Northwestern excited about depth in ramp up to title defense

By Jacob Brown

Losing two players is never ideal.

In Northwestern’s case, the departures of Abi Scheid and Abbie Wolf leave the Cats with big holes to fill on both sides of the floor. Offensively, Scheid stretched the floor and allowed Veronica Burton and Lindsey Pulliam to penetrate with the backup of a kick out. Wolf not only scored inside with ease, but enabled the offense to flow through her screens and passing ability. Defensively, Wolf and Scheid were both capable of defending the paint, and often found themselves guarding elite Big Ten talent down low.

To replace their production, Northwestern will lean on a cast of experienced veterans and one of the program’s best recruiting classes in history. During the team’s first press conference of the season, players and coaches spoke about who they thought would break out for the ‘Cats his year.

Northwestern’s Depth Will Cause Competition for Minutes

The one common point is that the competition for minutes will be fierce.

“It’s really anyone’s game for that sixth or seventh person off the bench,” said junior forward Courtney Shaw.

The fact that Shaw mentioned this implies that she has earned a starting spot for this season, which seems likely. With that said, NU has a variety of players who are talented enough to start in the Big Ten. Shaw, first-year Anna Morris and senior Jordan Hamilton are competing for two spots in the starting lineup with Pulliam, Burton and Sydney Wood. Assuming that Shaw starts, that leaves of Hamilton or Morris as a sixth player off the bench. Few teams have the luxury of benching a five-star talent such as Morris, or a veteran scorer like Hamilton. Expect one of the two to start, and the other to be the first one off the bench.

RECORD LIST:
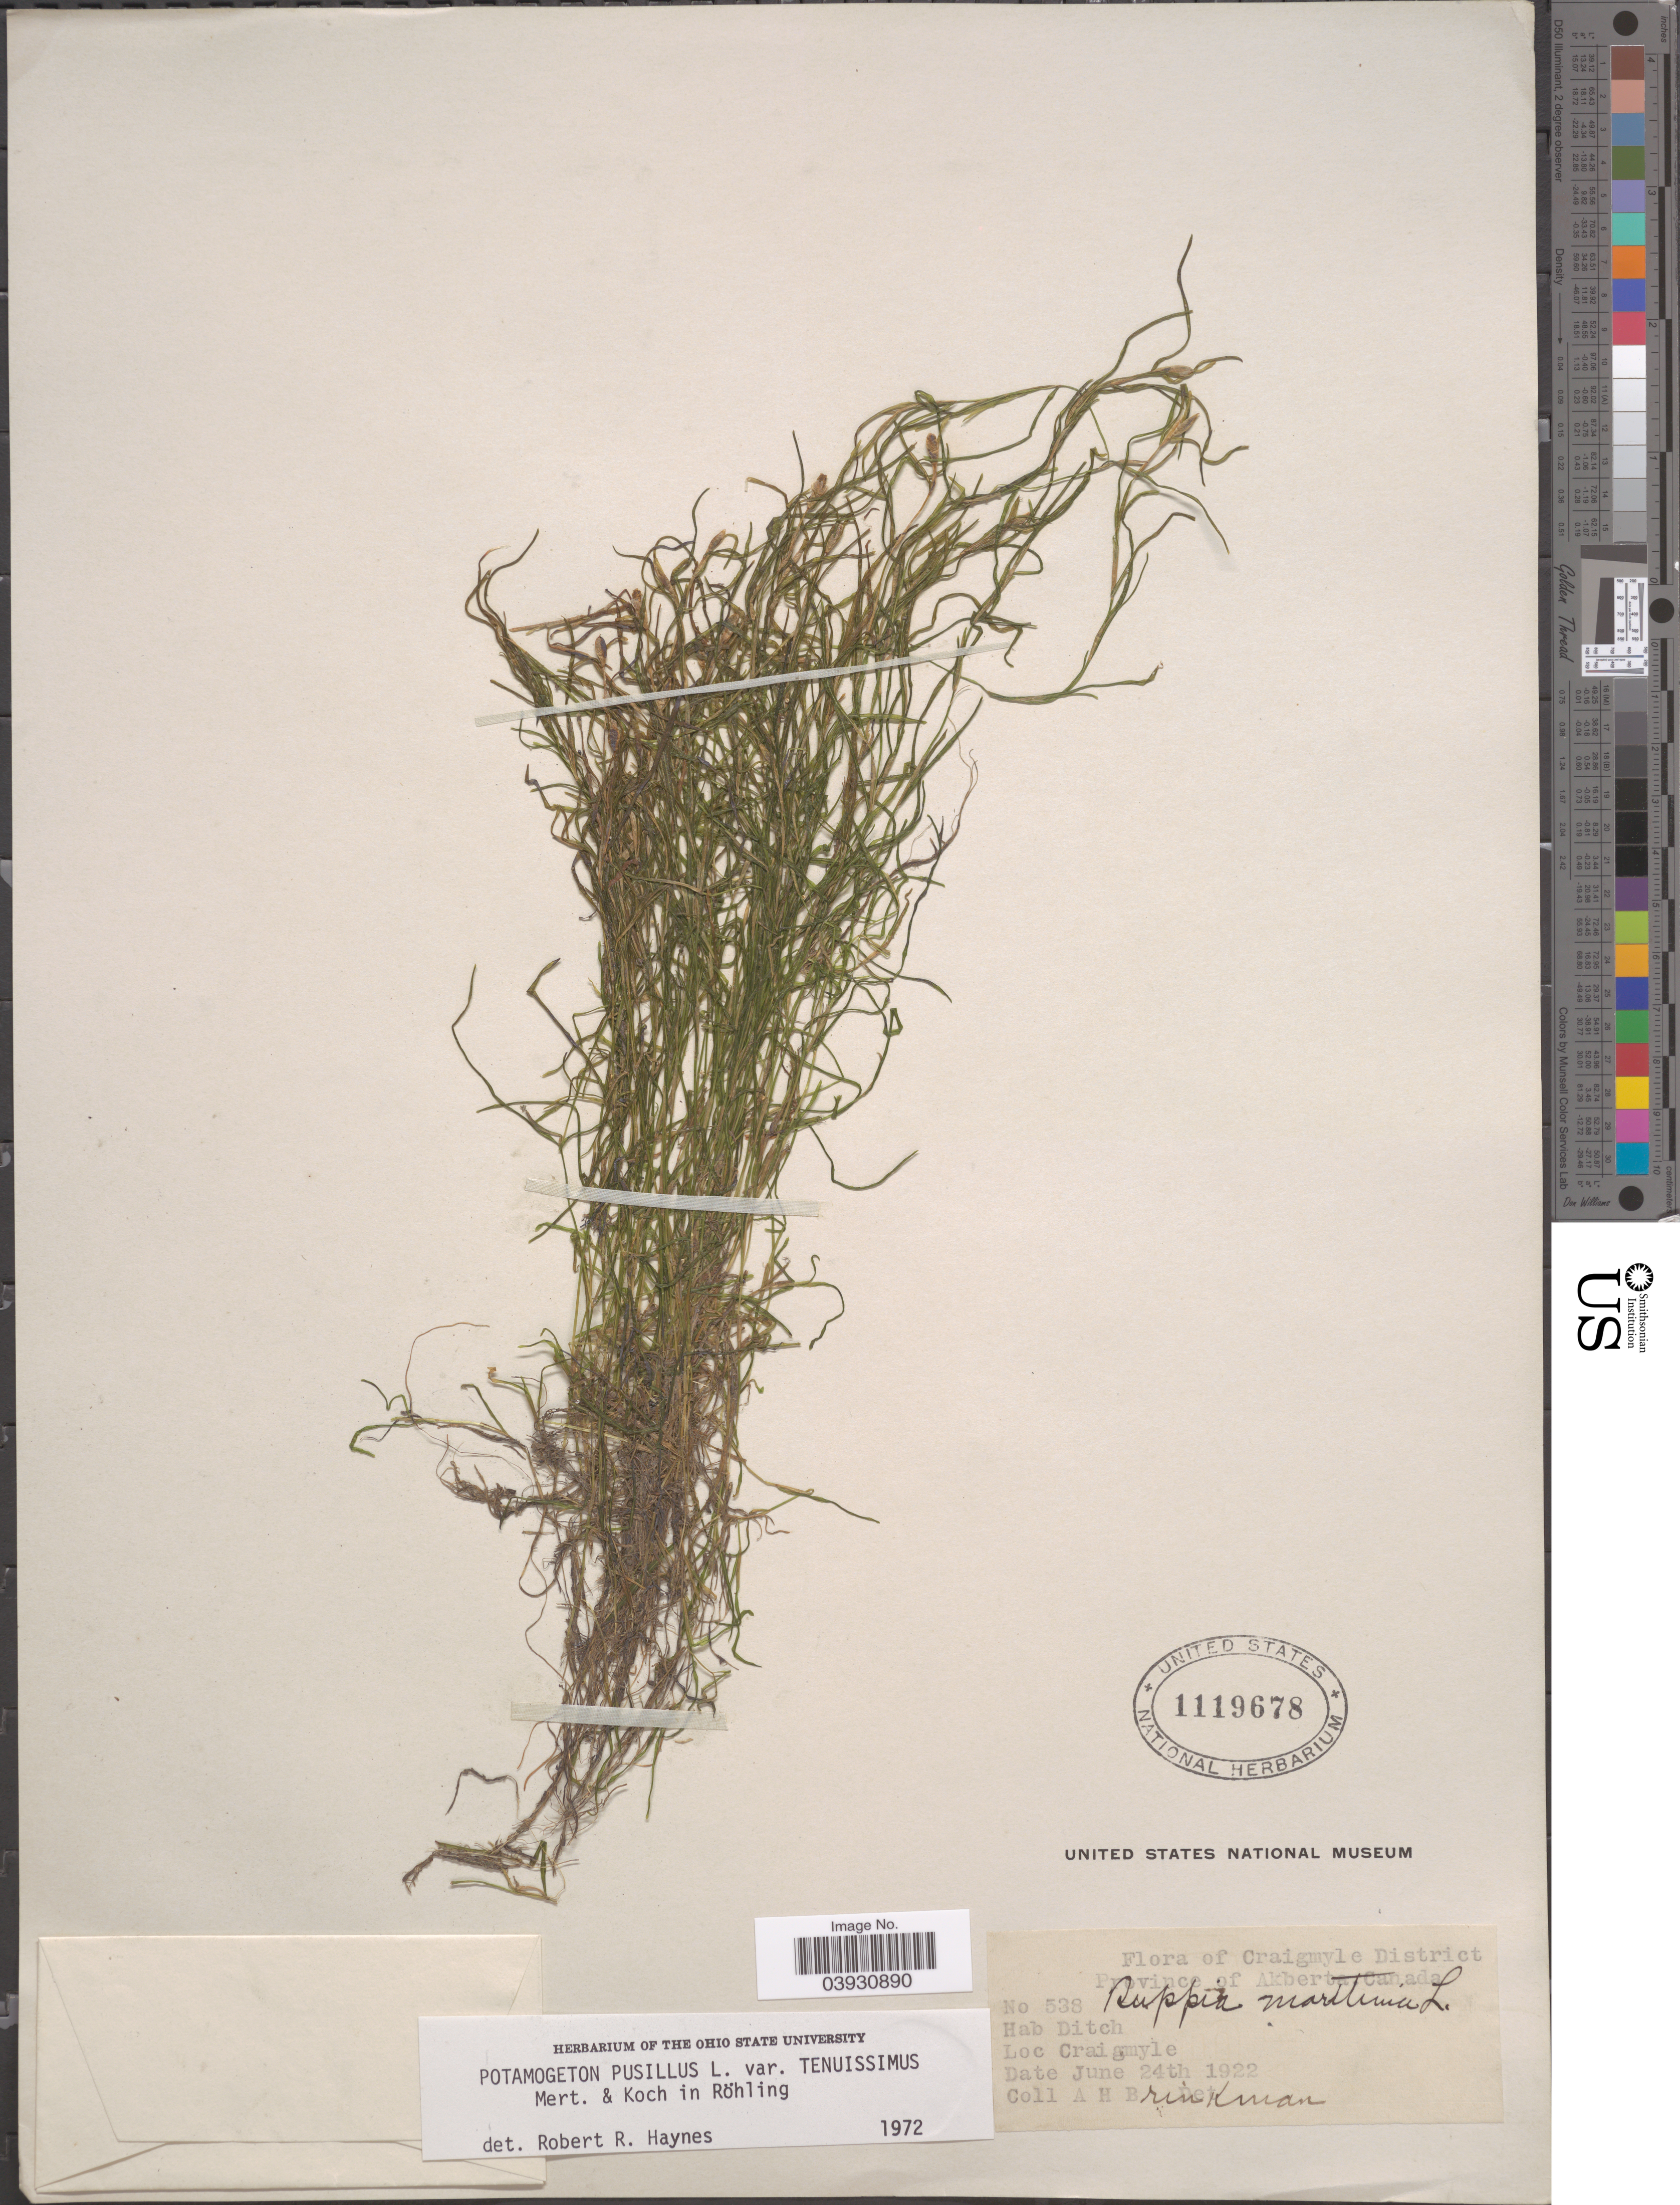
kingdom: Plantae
* * *
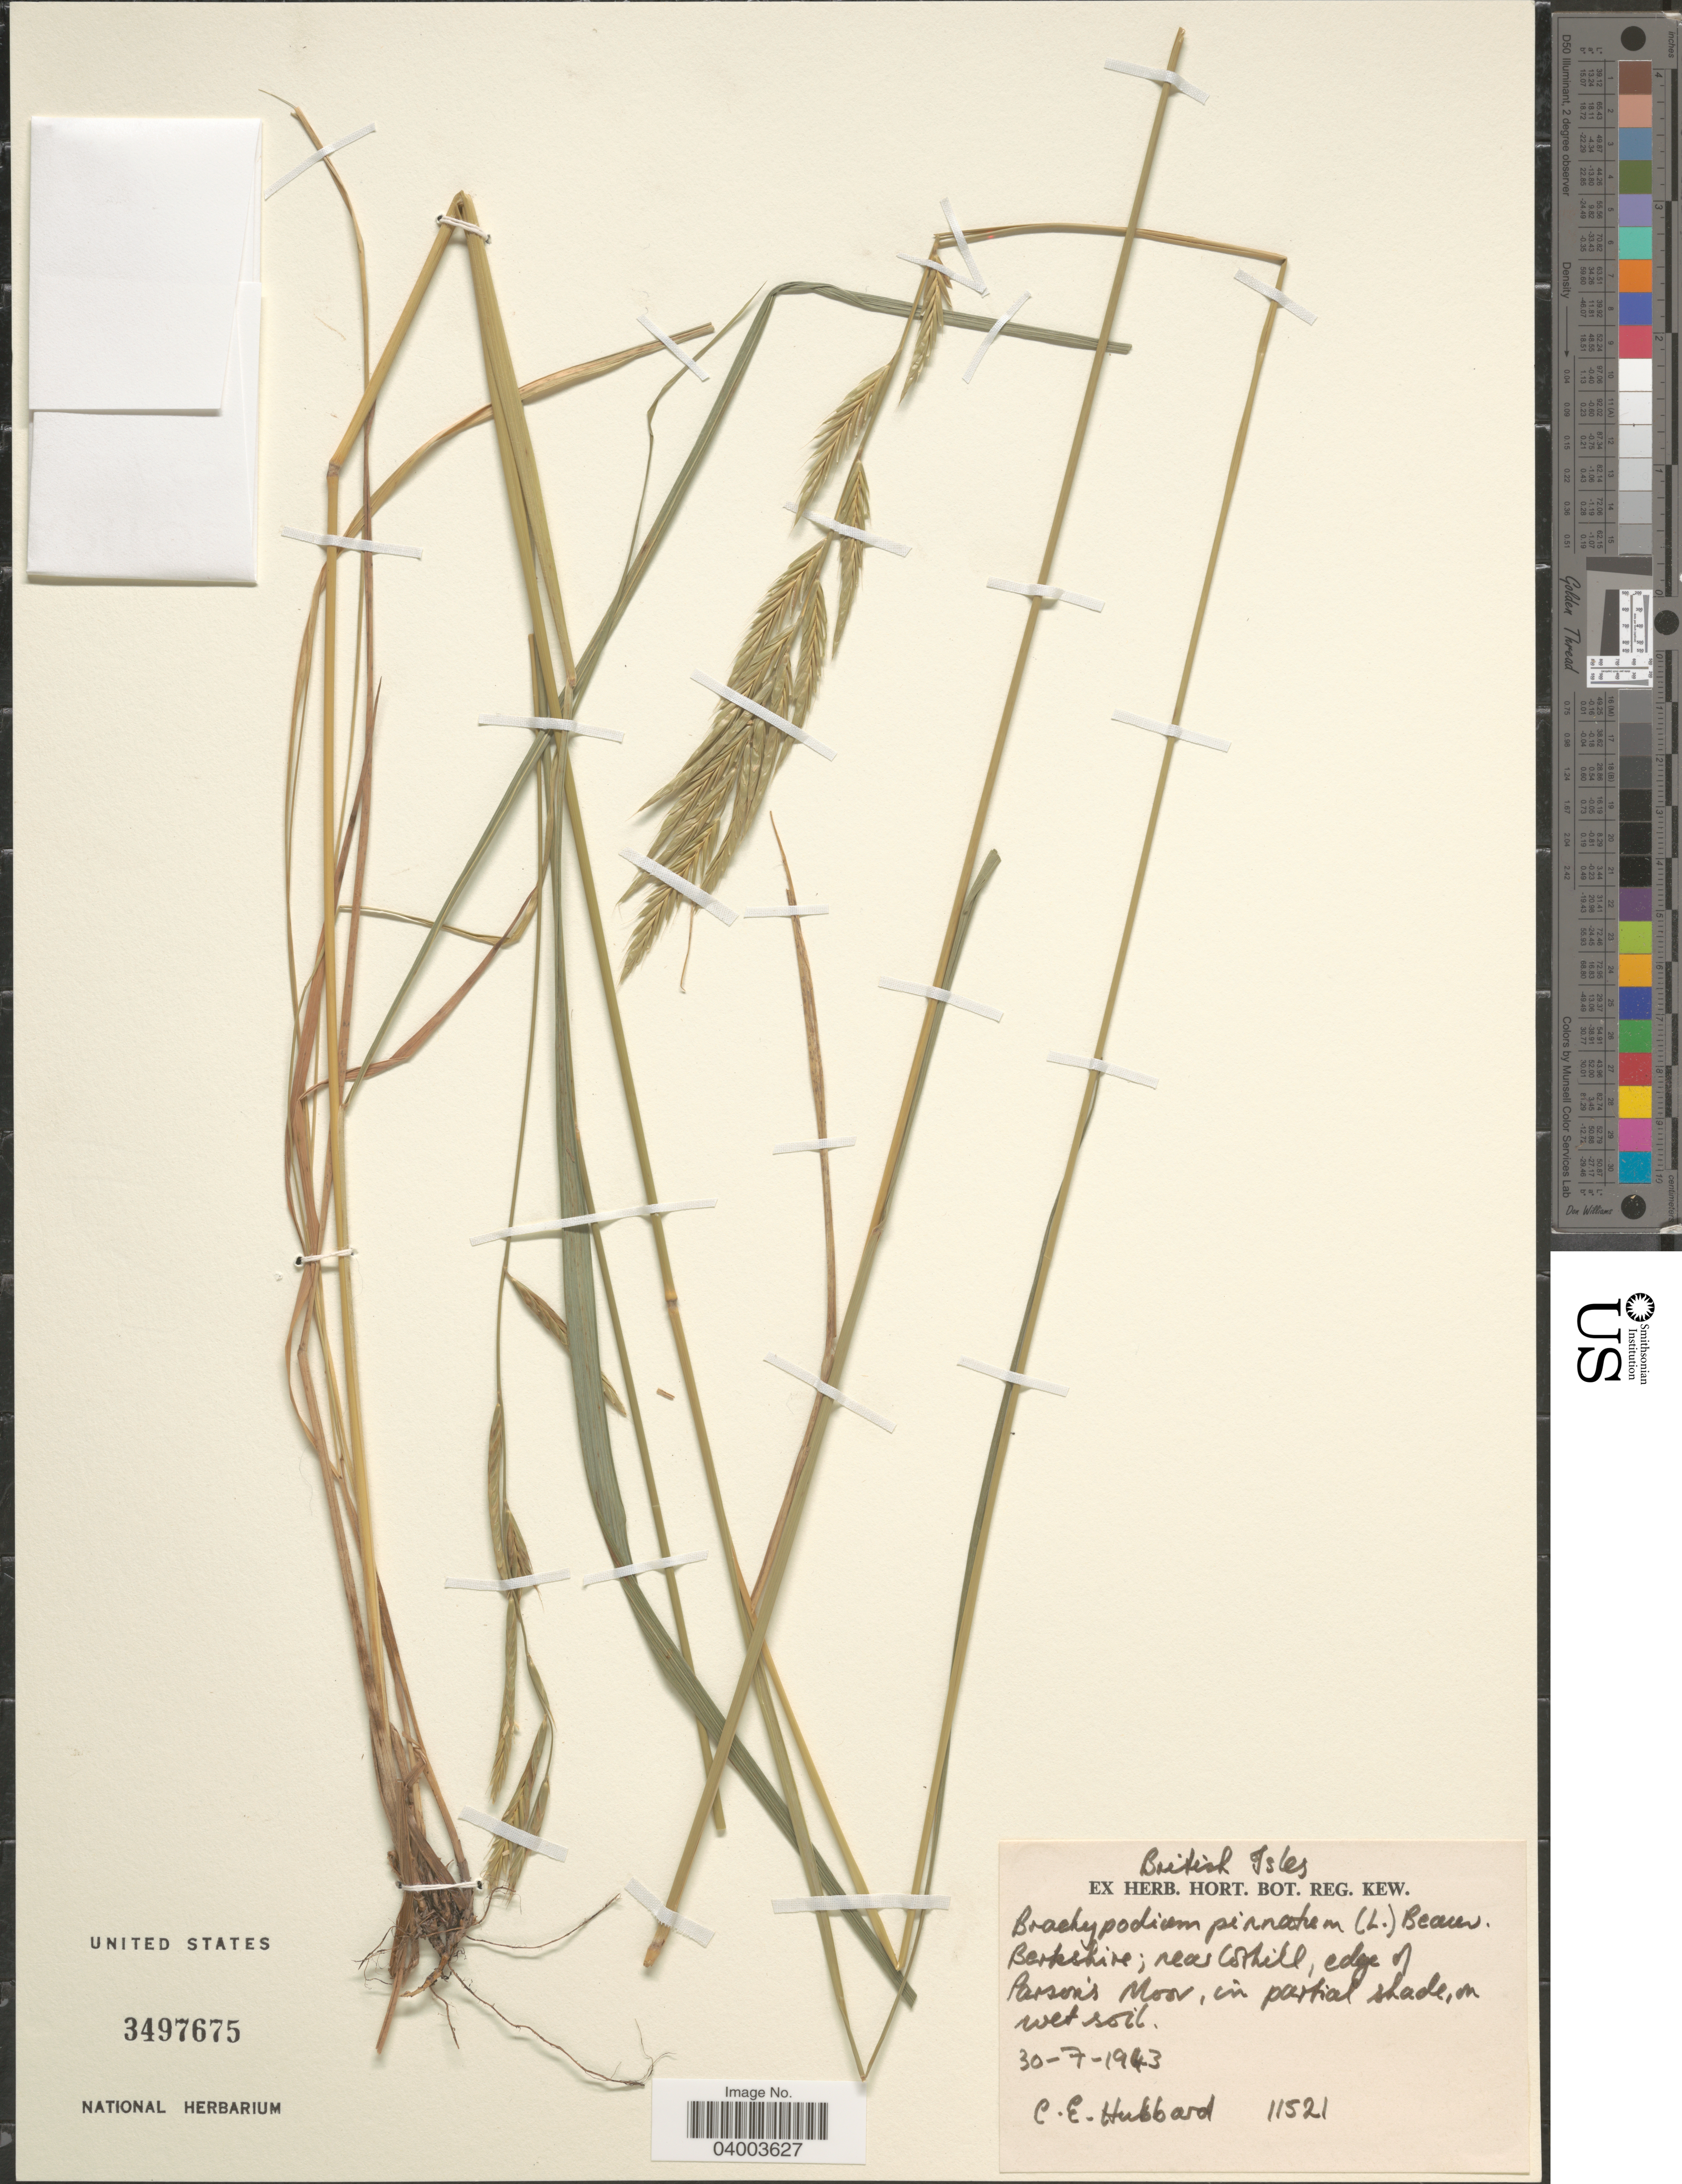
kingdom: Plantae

TO DO:
(1) In the Northwestern basketball article, what class and position does Courtney Shaw play?
(2) Does each statement agree with the Northwestern basketball article? Answer yes or no and quote the deciding words.
(a) The departures of Abi Scheid and Abbie Wolf leave holes on both offense and defense.
(b) Jordan Hamilton is a first-year player.
(c) Courtney Shaw said the sixth or seventh spot off the bench is open to anyone.
(3) Please reproduce the stretch of the Northwestern basketball article from "Northwestern excited about" through "talent down low.".

RESULTS IN ORDER:
(1) Junior forward.

(2)
(a) Yes: "leave the Cats with big holes to fill on both sides of the floor"
(b) No: "senior Jordan Hamilton"
(c) Yes: "It’s really anyone’s game for that sixth or seventh person off the bench"

(3)
Northwestern excited about depth in ramp up to title defense

By Jacob Brown

Losing two players is never ideal.

In Northwestern’s case, the departures of Abi Scheid and Abbie Wolf leave the Cats with big holes to fill on both sides of the floor. Offensively, Scheid stretched the floor and allowed Veronica Burton and Lindsey Pulliam to penetrate with the backup of a kick out. Wolf not only scored inside with ease, but enabled the offense to flow through her screens and passing ability. Defensively, Wolf and Scheid were both capable of defending the paint, and often found themselves guarding elite Big Ten talent down low.